Blade took advantage of the darkness to spring after it. He broke every world's record for the ten-yard dash and was scrambling over the tail before the men in back saw him. The pistol banged again, the second man tried to raise his rifle, then Blade was on top of them.

He gripped the first man by his pistol arm, then wheeled to kick the second one in the groin. The second man flew off the truck, landed, and didn't get up. Blade twisted the pistol out of the first man's grip, then chopped him across the throat and threw his body after his comrade.

The truck lurched to a stop just inside the rear gate. Blade smashed the butt of the pistol down on the driver's head as he tried to scramble out of the cab. The other man ran off faster than Blade could follow, but a hurd-ray blast from the darkness took his legs out from under him just outside the gate. Blade looked around and saw Riyannah stepping out of the shadows, putting a fresh power cell into her projector.

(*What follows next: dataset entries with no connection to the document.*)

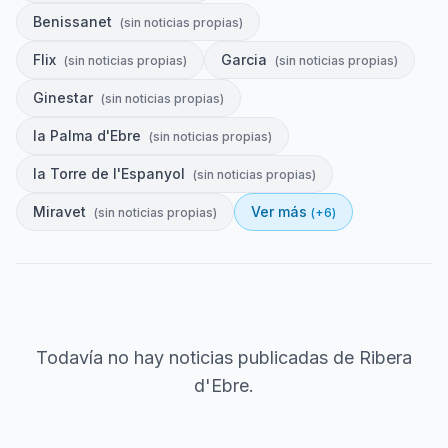
Benissanet
(
sin noticias propias
)
Flix
Garcia
(
sin noticias propias
)
(
sin noticias propias
)
Ginestar
(
sin noticias propias
)
la Palma d'Ebre
(
sin noticias propias
)
la Torre de l'Espanyol
(
sin noticias propias
)
Miravet
Ver más
(
sin noticias propias
)
(+
6
)
Todavía no hay noticias publicadas de
Ribera
d'Ebre
.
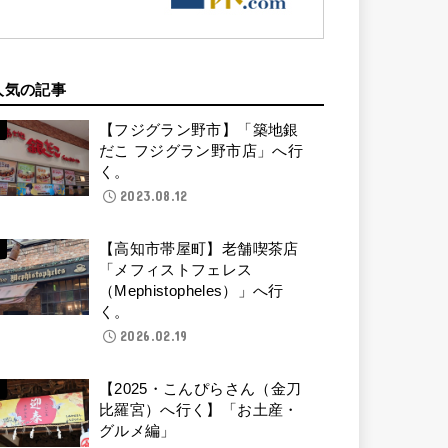
人気の記事
【フジグラン野市】「築地銀
だこ フジグラン野市店」へ行
く。
2023.08.12
【高知市帯屋町】老舗喫茶店
「メフィストフェレス
（Mephistopheles）」へ行
く。
2026.02.19
【2025・こんぴらさん（金刀
比羅宮）へ行く】「お土産・
グルメ編」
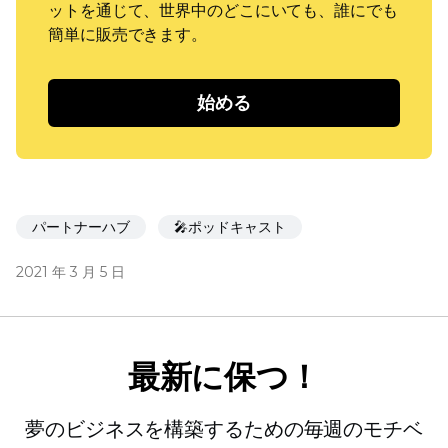
ットを通じて、世界中のどこにいても、誰にでも
簡単に販売できます。
始める
パートナーハブ
🎤ポッドキャスト
2021 年 3 月 5 日
最新に保つ！
夢のビジネスを構築するための毎週のモチベ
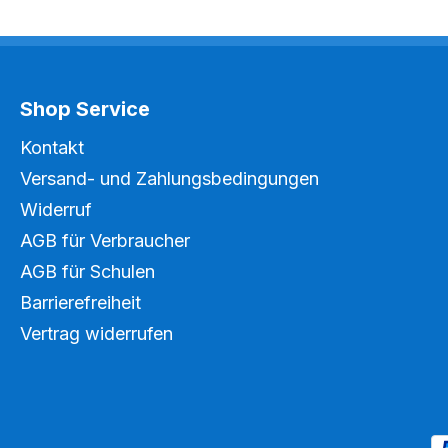
Shop Service
Kontakt
Versand- und Zahlungsbedingungen
Widerruf
AGB für Verbraucher
AGB für Schulen
Barrierefreiheit
Vertrag widerrufen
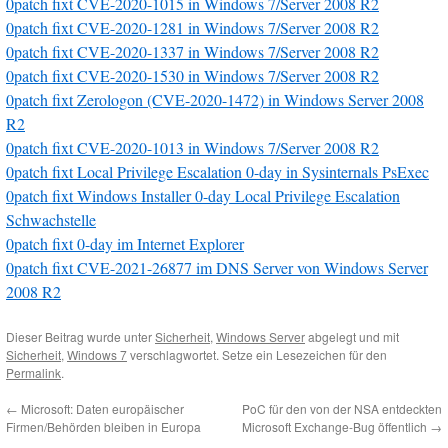
0patch fixt CVE-2020-1015 in Windows 7/Server 2008 R2
0patch fixt CVE-2020-1281 in Windows 7/Server 2008 R2
0patch fixt CVE-2020-1337 in Windows 7/Server 2008 R2
0patch fixt CVE-2020-1530 in Windows 7/Server 2008 R2
0patch fixt Zerologon (CVE-2020-1472) in Windows Server 2008
R2
0patch fixt CVE-2020-1013 in Windows 7/Server 2008 R2
0patch fixt Local Privilege Escalation 0-day in Sysinternals PsExec
0patch fixt Windows Installer 0-day Local Privilege Escalation
Schwachstelle
0patch fixt 0-day im Internet Explorer
0patch fixt CVE-2021-26877 im DNS Server von Windows Server
2008 R2
Dieser Beitrag wurde unter
Sicherheit
,
Windows Server
abgelegt und mit
Sicherheit
,
Windows 7
verschlagwortet. Setze ein Lesezeichen für den
Permalink
.
←
Microsoft: Daten europäischer
PoC für den von der NSA entdeckten
Firmen/Behörden bleiben in Europa
Microsoft Exchange-Bug öffentlich
→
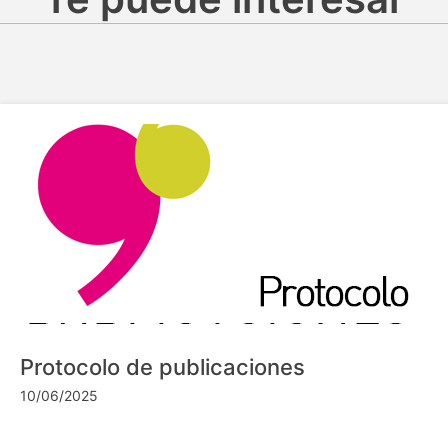
Protocolo de publicaciones
10/06/2025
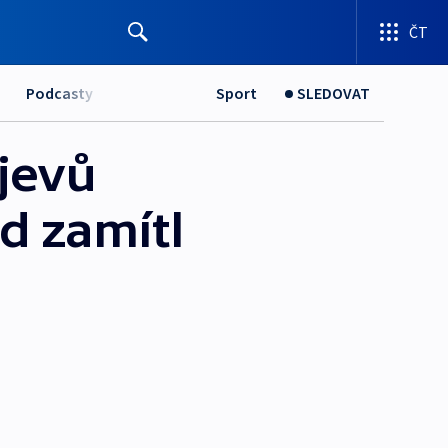
ČT
Podcasty
Sport
SLEDOVAT
jevů
d zamítl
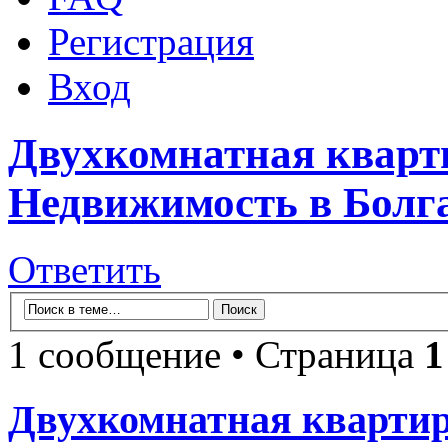
Регистрация
Вход
Двухкомнатная кварти
Недвижимость в Болг
Ответить
1 сообщение • Страница
1
Двухкомнатная квартир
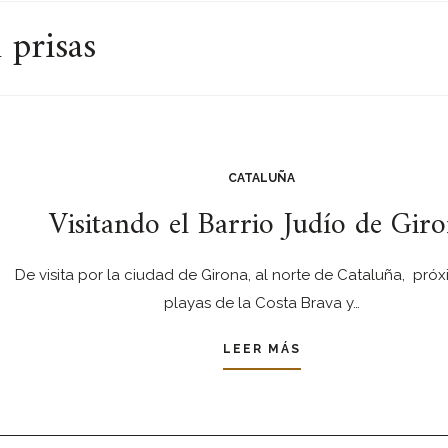
 prisas
CATALUÑA
Visitando el Barrio Judío de Gir
De visita por la ciudad de Girona, al norte de Cataluña, próx
playas de la Costa Brava y…
LEER MÁS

«Good shot,» he said, and clapped her on the shoulder. «Now get back. I'm going to put a grenade under this truck.»

Riyannah shook her head. «You can save it. There aren't enough soldiers left to do anything with it.»

«Everything under control?»

«Yes. We've got people in a truck out now, searching the area for runaways. The reinforcements are on their way in and-no, here they are now.»

Propellers whirred overhead in the gloom. A searchlight cut through the base of the clouds, lighting up the two shuttlecraft. The light grew, then a troop carrier floated down out of the night to land between the two shuttles: Buildings cut off the view, but Blade knew that thirty more underground fighters would be scrambling out of the carrier to join the dying battle.

Blade and Riyannah stood briefly hand in hand as silence fell over Station Four. Then they walked back toward the shuttles. Before they'd gone very far they met a working party-six soldier prisoners in their underwear, two underground guards in uniform. The prisoners were pushing a wheeled rubbish bin already half filled with bits of wreckage.

«Moving on to the next stage already, I see,» said Blade. The next stage was cleaning up Station Four so as to leave few signs of the night's battle for satellites or planes to discover.

«They'd better be,» said Riyannah. «All we have to do is get through about fifty hours' work in the next ten. Then everything will be all right, for a little while.»